Dead Man Waiting

Billy Elledge brutally raped and murdered a woman in Hollywood 25 years ago. He has sat in prison since then, evidence that Florida's death penalty isn't working.

"Good God, I'm sure they've spent $10 million on him," says Michael Radelet, the University of Florida professor. "That $10 million spent on Elledge is $10 million not spent on other people convicted of murder. It's $10 million not spent helping the families of homicide victims."

There is no study looking at exactly how much all these various expenses add up to in the state of Florida. Perhaps the most comprehensive assessment was done in North Carolina by researchers at Duke University. They found that prosecuting a death penalty case in that state costs on average $2.16 million more than seeking life imprisonment.

"Nobody disputes the fact that the death penalty costs extra," says Richard Dieter, executive director of the Death Penalty Information Center in Washington. "The question is, is it worth it?"

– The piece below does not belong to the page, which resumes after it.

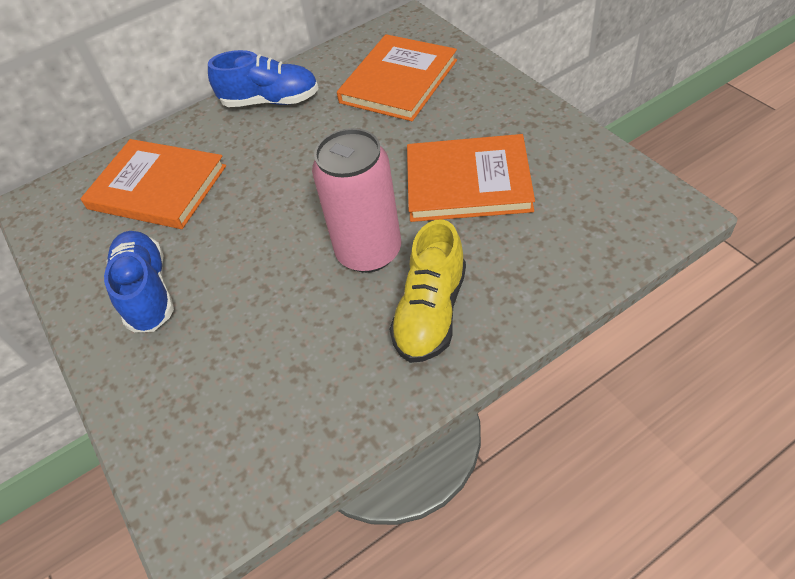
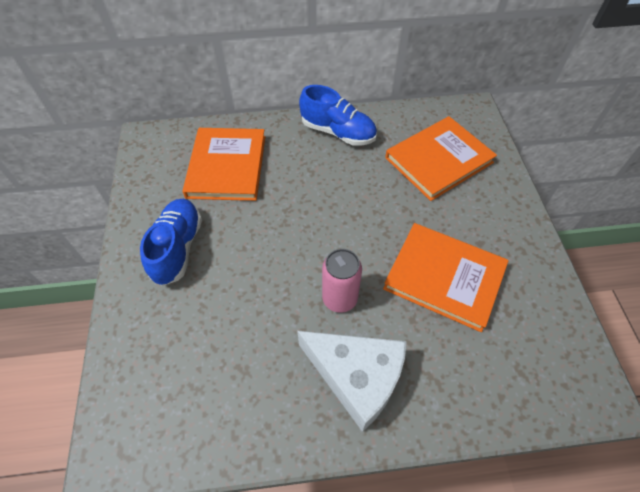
camera: 20 degrees right, 5 degrees up
orange book [81,139,226,229] -> orange book turned 45 degrees clockwise [182,128,265,201]
pink can [312,128,401,273] -> pink can [322,249,362,313], size x0.65
yellow shoe [389,219,466,363] -> white cheese [297,331,407,432]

For all the money spent on the death penalty -- not to mention all the political fire-breathing that goes with it -- remarkably few people actually die. Since John Spenkelink (a man who Elledge says "was like a brother to me") became Florida's post-Furman death row guinea pig in 1979, only 42 others have followed him into the electric chair. The annual number of executions reached a peak in 1984 with eight state-ordered killings but has never again risen above four. This despite the fact that nearly 800 people were sentenced to death in Florida between 1973 and 1997, according to the Bureau of Justice Statistics. Of those scheduled to die, 326 eventually had their death sentences overturned by the courts.

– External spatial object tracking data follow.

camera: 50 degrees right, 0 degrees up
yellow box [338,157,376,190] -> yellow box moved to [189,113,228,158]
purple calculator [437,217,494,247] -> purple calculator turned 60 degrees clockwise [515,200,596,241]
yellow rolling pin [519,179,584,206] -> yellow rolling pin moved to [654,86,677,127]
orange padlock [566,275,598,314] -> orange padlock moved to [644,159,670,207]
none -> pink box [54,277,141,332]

The infrequent firing up of Old Sparky is not for lack of trying. Numerous laws have been passed and commissions appointed in hopes of speeding up executions. In 1996, for example, Congress passed the haughtily named "Federal Anti-Terrorism and Effective Death Penalty Act," which limited federal appeals for death row inmates in hopes of disposing of the appeals more quickly. Last year the State of Florida set up the Commission on the Administration of Justice in Capital Cases to find ways to break the logjam.

"Every couple of years, there's been some type of commission that's come up," says Todd Scher, a lawyer with the state-funded Capital Collateral Regional Counsel, which represents death row inmates after their guilt and sentencing phases are completed. "The more successful we've been over the years in terms of winning cases, the more frustrated the other side has become."

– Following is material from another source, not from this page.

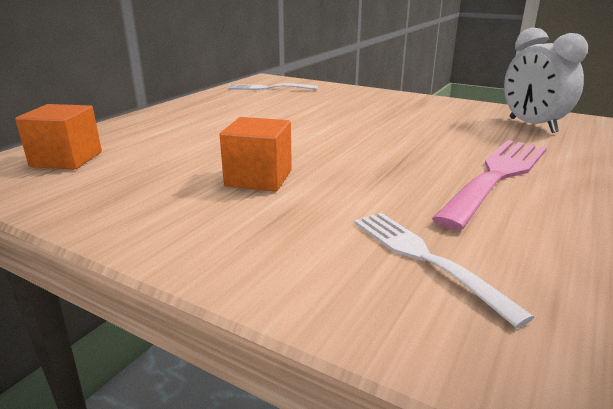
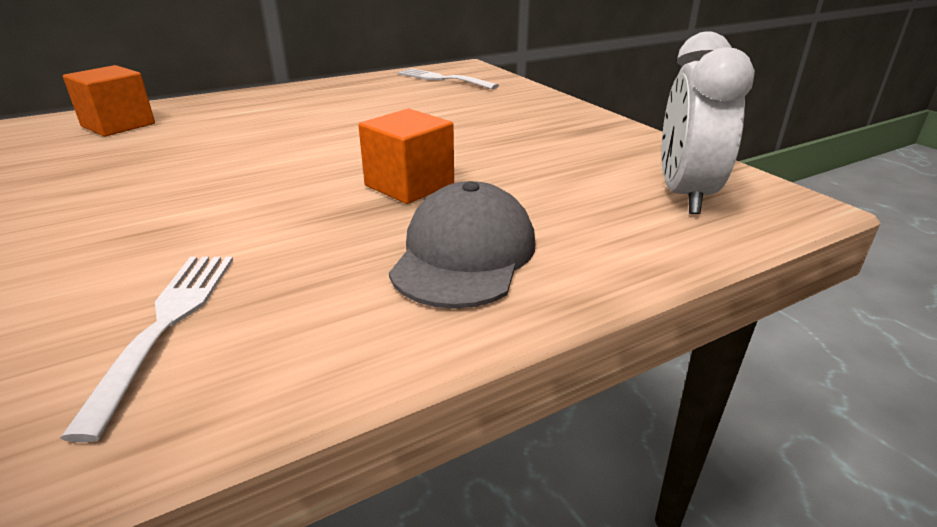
camera: 30 degrees right, 5 degrees up
orange cube [220,117,292,191] -> orange cube moved to [358,109,454,204]
pink fork [432,140,547,230] -> grey cap [389,181,535,309]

The average number of years between the time a person is sentenced to death and the time the execution is carried out (if at all) is 11 years in Florida. Elledge is not even the longest-surviving death row inmate. Gary Alvord, who killed three Tampa women in 1973, has him beat by almost a year. And two-time murderer Douglas Meeks has called death row home since about two weeks before Elledge arrived.

One of the primary reasons that executions have continued to proceed at this languid pace is that the courts, particularly the Florida Supreme Court, are overburdened with death penalty reviews. The provision requiring that the state's highest court review every death sentence imposed has resulted in justices spending an inordinate amount of time on capital cases. Justice Gerald Kogan, who retired at the end of December after 12 years on the Florida Supreme Court, estimates that he spent 35 percent of his time reviewing the often-voluminous death cases. For newer justices, who are not familiar with the endlessly recycled cases, that figure is closer to 50 percent, Kogan says. This despite the fact that only about 3 percent of the cases that come before the Florida Supreme Court concern the death penalty.

"The people on death row are not appealing their cases for 20 years. Most of that 20 years is spent waiting in the queue," says Radelet. "The system is so overburdened it's collapsing from its own weight."

Like most who end up in the legal abyss of the death penalty, Billy Elledge's life wasn't much to speak of before he joined the ranks of the condemned. His world was one of chaos and abuse -- or as he puts it, "a piss-poor life."

Elledge grew up primarily in Southern California. His parents, for a time, were migrant farm workers. His father also worked as a radio and television repairman. Elledge's parents had aspirations of being country music stars, though, of jumping on the Bakersfield bandwagon that lifted Merle Haggard and Buck Owens to stardom in the late '50s. To this end they spent a lot of time in bars, drinking. And when they were finished drinking, they often fought. Dad would beat up mom, and mom in turn would take her frustrations out on her six kids. She beat Billy with "switches, plastic belts, skillet handles, brooms," according to one psychiatrist's report. Another mental evaluation recounts an incident in which Elledge's mother attempted to throw him out the window of a moving car. Elledge was also purportedly abused sexually as a child, by both men and women, by both strangers and family members.

By age 14 Elledge was drinking habitually himself. He ran away from home constantly, did drugs, committed robberies, and spent much of his time in and out of a juvenile correctional facility. He joined the army at age 19 but didn't see much service -- he was usually AWOL. By the time his 24-year life in the outside world came to a bloody end in Florida, Elledge had been arrested for grand theft, assault with a deadly weapon, battery, and possession of drugs, among other charges.